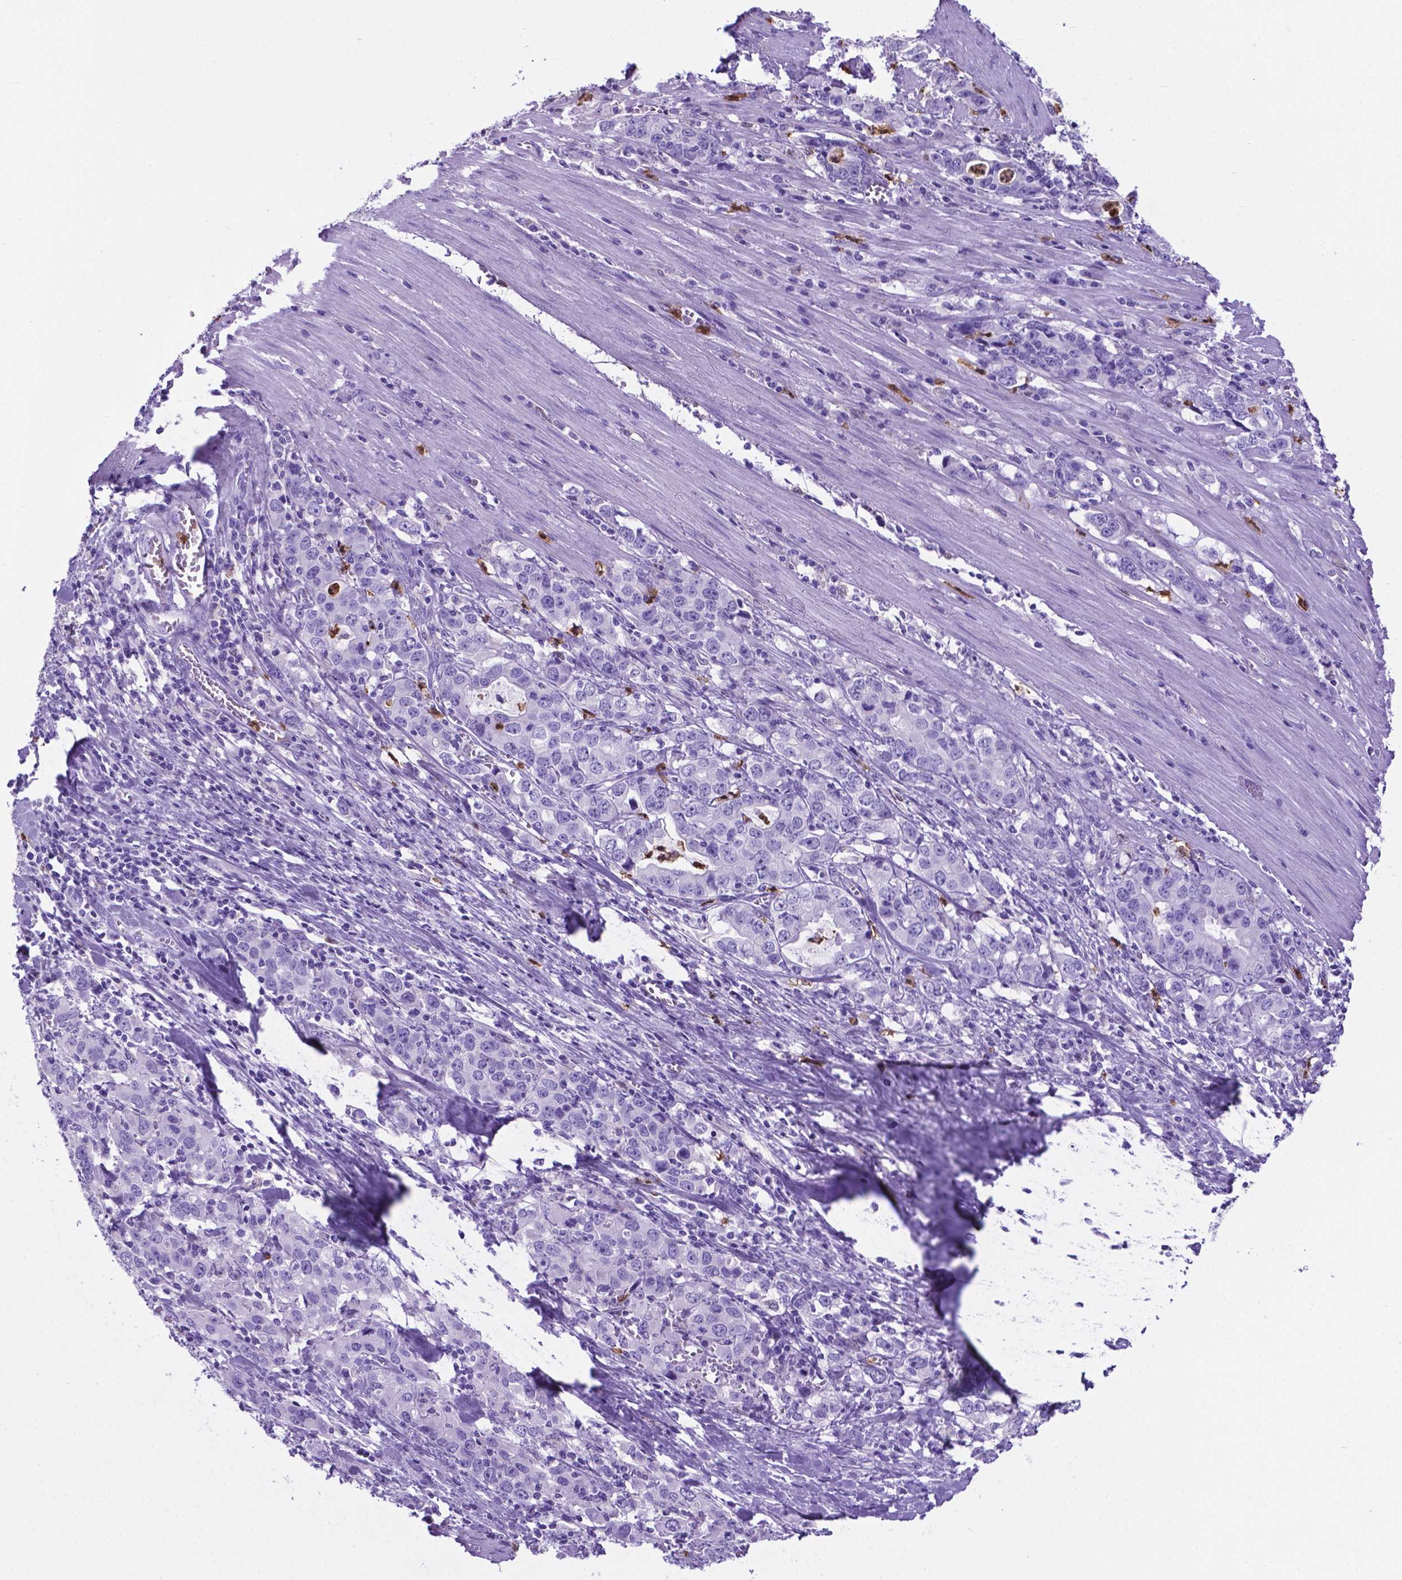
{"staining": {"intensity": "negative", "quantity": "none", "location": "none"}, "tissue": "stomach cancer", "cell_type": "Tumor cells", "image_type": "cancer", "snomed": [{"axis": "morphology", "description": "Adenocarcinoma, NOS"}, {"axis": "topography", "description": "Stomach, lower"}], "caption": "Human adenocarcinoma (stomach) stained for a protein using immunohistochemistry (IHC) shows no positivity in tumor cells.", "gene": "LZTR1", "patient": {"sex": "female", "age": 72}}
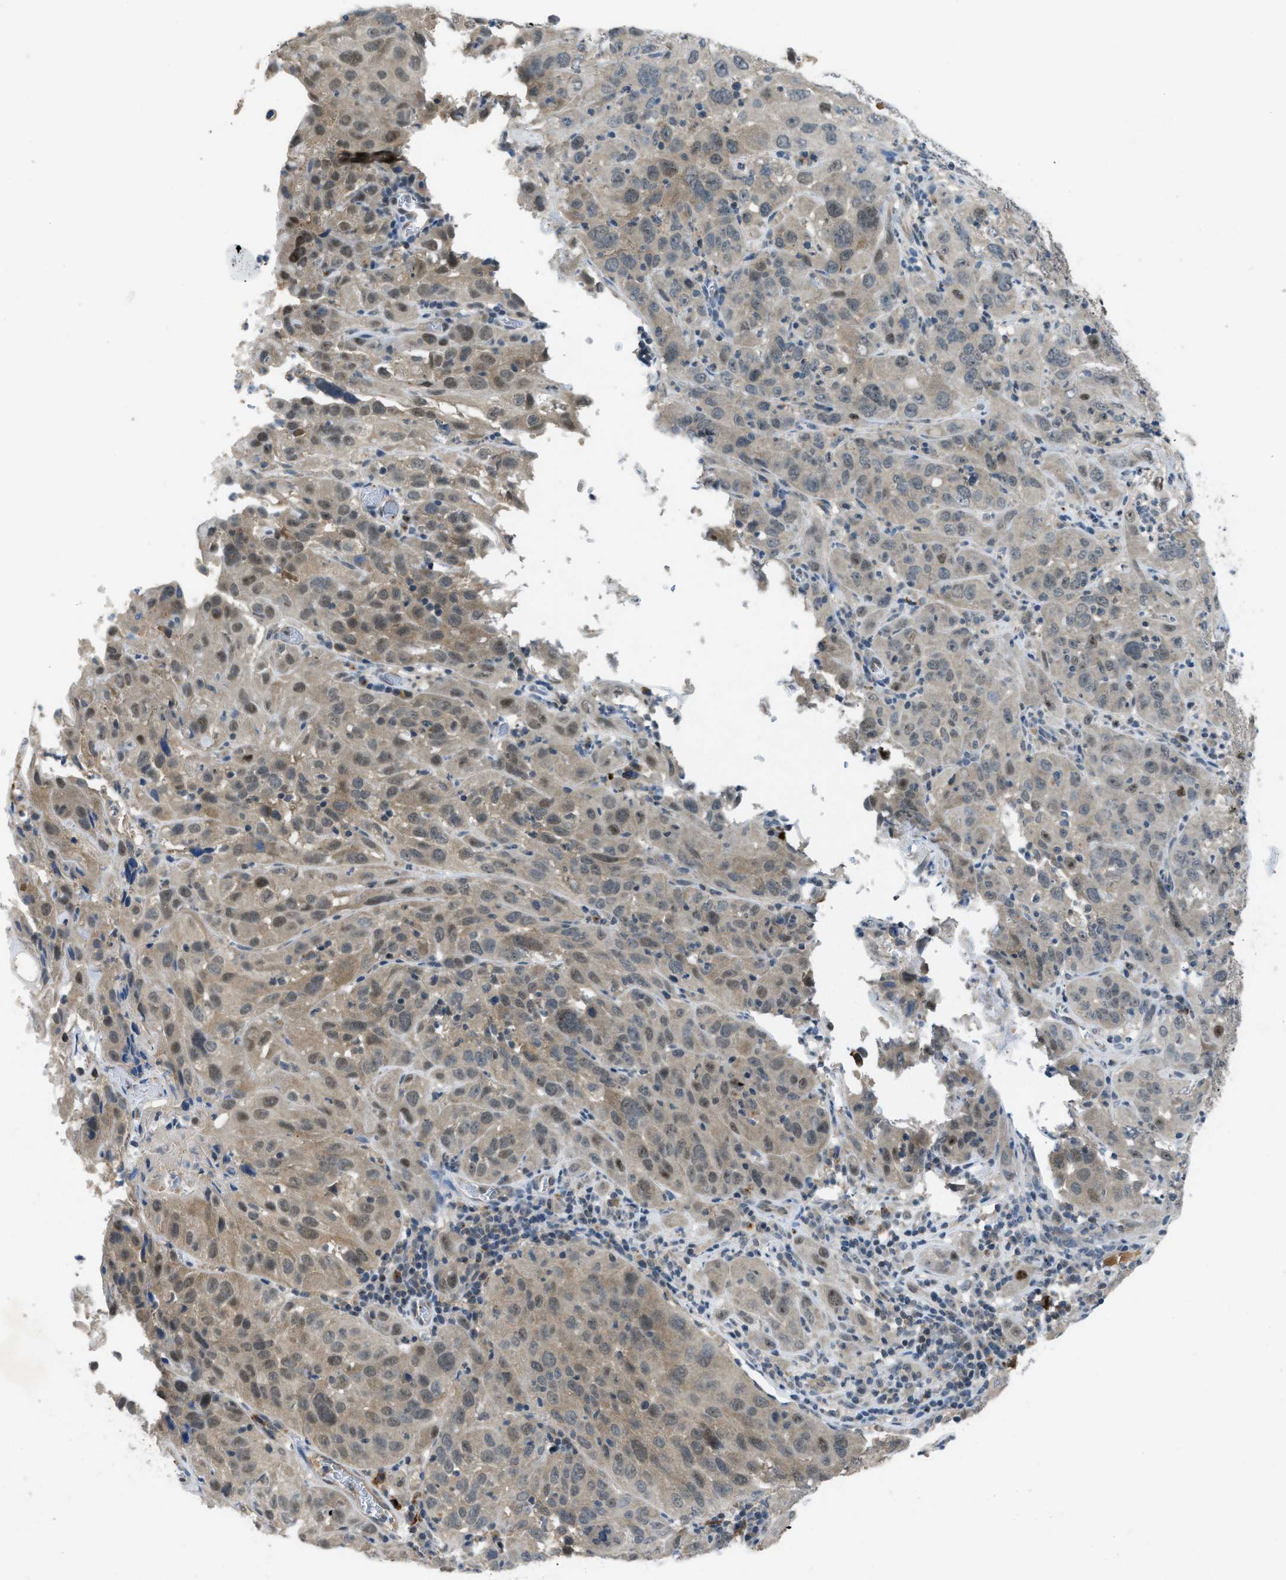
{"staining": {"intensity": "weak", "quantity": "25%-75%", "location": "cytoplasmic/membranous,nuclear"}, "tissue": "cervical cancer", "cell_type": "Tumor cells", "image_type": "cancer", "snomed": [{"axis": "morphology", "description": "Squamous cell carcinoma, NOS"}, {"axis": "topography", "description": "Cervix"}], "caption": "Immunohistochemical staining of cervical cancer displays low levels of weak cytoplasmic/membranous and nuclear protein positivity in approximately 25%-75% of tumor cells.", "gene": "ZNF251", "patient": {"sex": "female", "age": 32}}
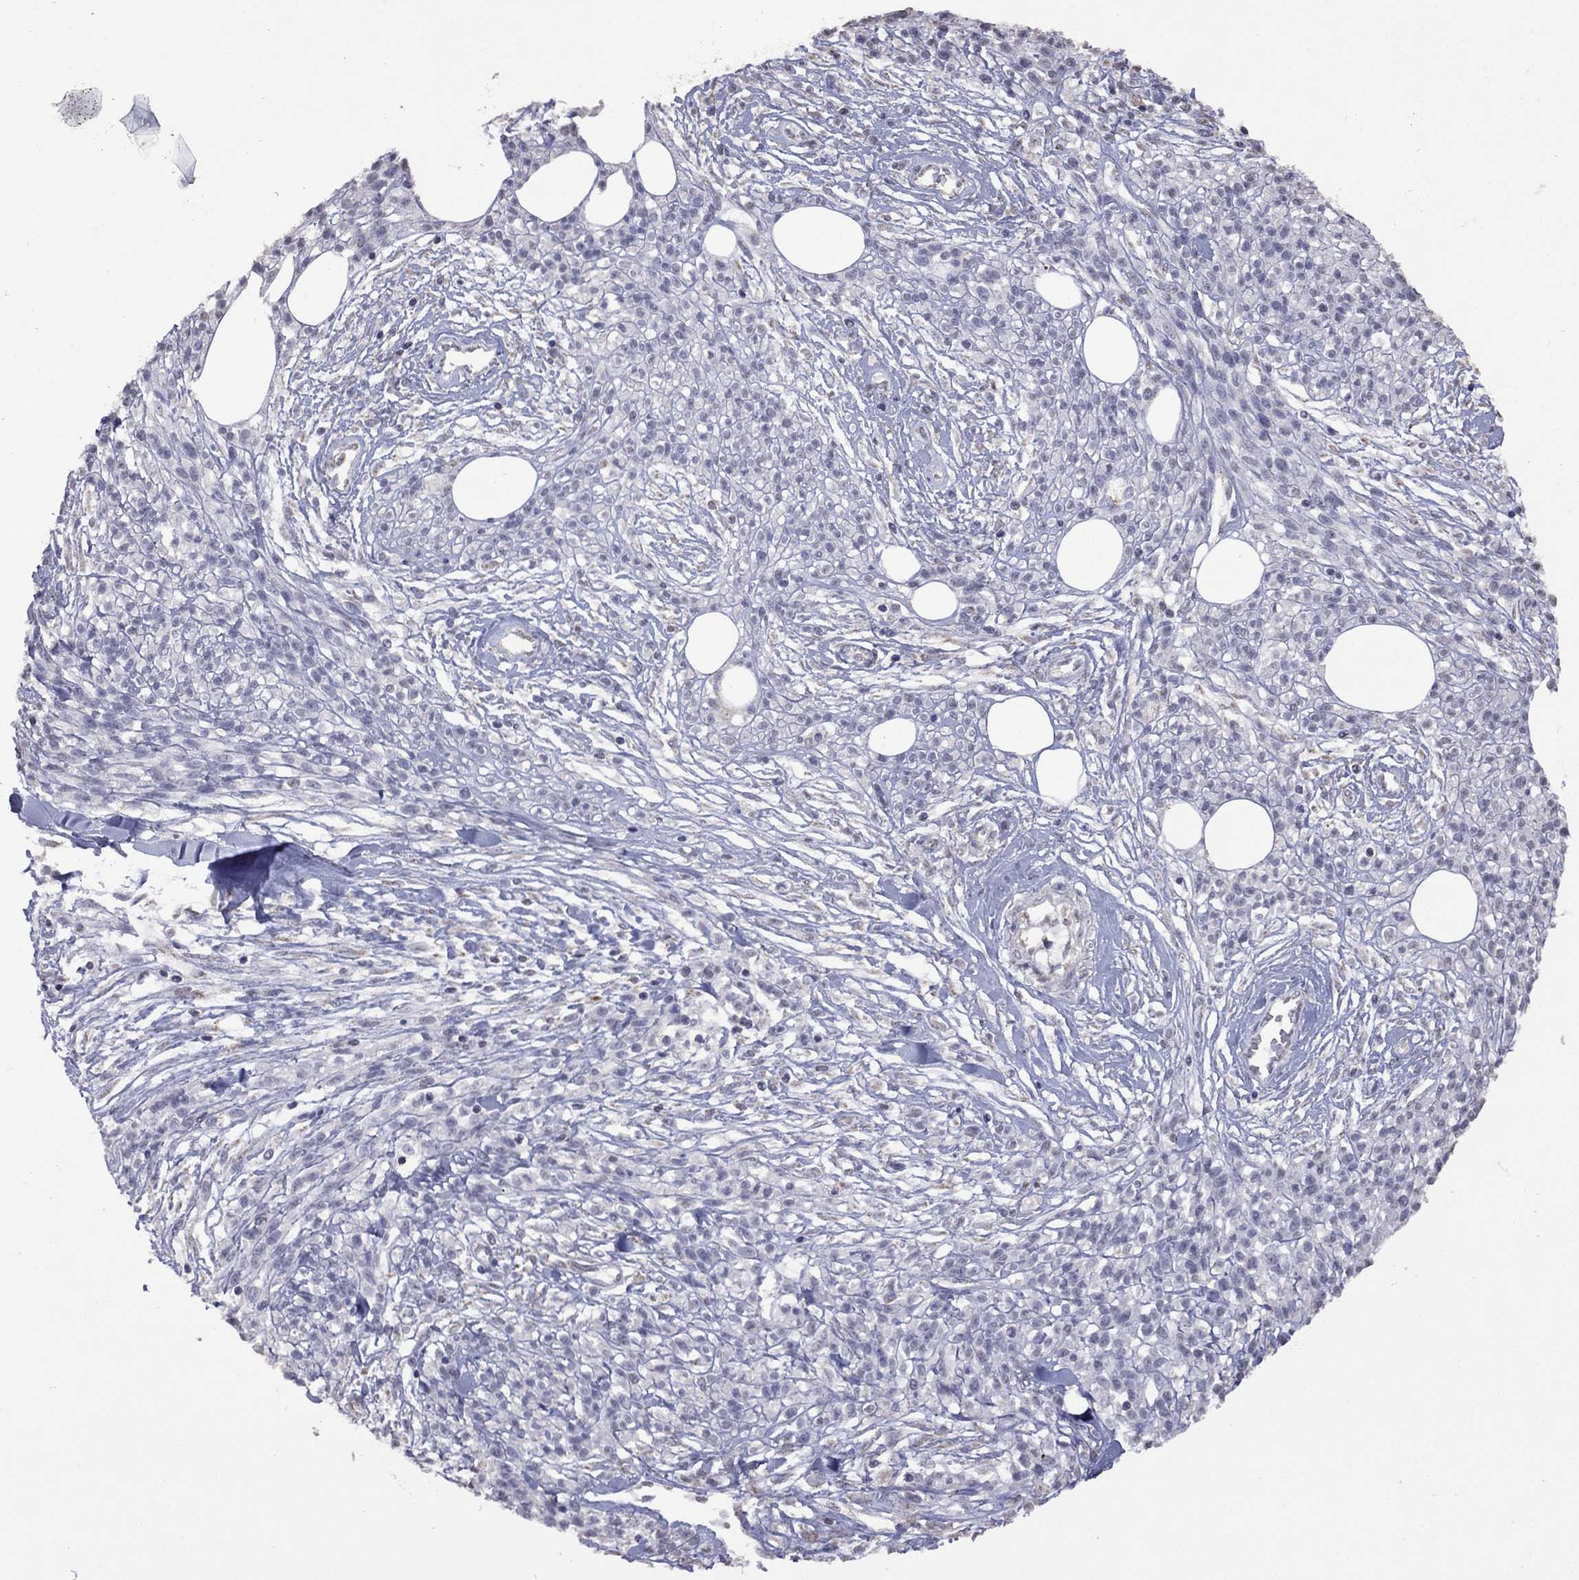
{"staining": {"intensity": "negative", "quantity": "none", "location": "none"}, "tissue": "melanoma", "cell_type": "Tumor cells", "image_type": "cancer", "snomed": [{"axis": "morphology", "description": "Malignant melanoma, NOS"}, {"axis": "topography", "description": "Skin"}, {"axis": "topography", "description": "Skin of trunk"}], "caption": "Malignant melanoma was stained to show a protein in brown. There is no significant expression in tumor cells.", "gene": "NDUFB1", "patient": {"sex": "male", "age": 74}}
*****
__Your goal__.
Where a picture appears in the data, omit it; restate the rest word for word.

__Expected output__.
{"staining": {"intensity": "negative", "quantity": "none", "location": "none"}, "tissue": "stomach cancer", "cell_type": "Tumor cells", "image_type": "cancer", "snomed": [{"axis": "morphology", "description": "Adenocarcinoma, NOS"}, {"axis": "topography", "description": "Stomach, lower"}], "caption": "Human adenocarcinoma (stomach) stained for a protein using immunohistochemistry (IHC) shows no positivity in tumor cells.", "gene": "LZTR1", "patient": {"sex": "female", "age": 72}}
{"staining": {"intensity": "weak", "quantity": "25%-75%", "location": "cytoplasmic/membranous,nuclear"}, "tissue": "cervical cancer", "cell_type": "Tumor cells", "image_type": "cancer", "snomed": [{"axis": "morphology", "description": "Squamous cell carcinoma, NOS"}, {"axis": "topography", "description": "Cervix"}], "caption": "Immunohistochemical staining of cervical cancer displays low levels of weak cytoplasmic/membranous and nuclear protein positivity in approximately 25%-75% of tumor cells.", "gene": "ZNF251", "patient": {"sex": "female", "age": 32}}
{"staining": {"intensity": "negative", "quantity": "none", "location": "none"}, "tissue": "melanoma", "cell_type": "Tumor cells", "image_type": "cancer", "snomed": [{"axis": "morphology", "description": "Malignant melanoma, NOS"}, {"axis": "topography", "description": "Skin"}, {"axis": "topography", "description": "Skin of trunk"}], "caption": "Malignant melanoma was stained to show a protein in brown. There is no significant expression in tumor cells.", "gene": "NDUFB1", "patient": {"sex": "male", "age": 74}}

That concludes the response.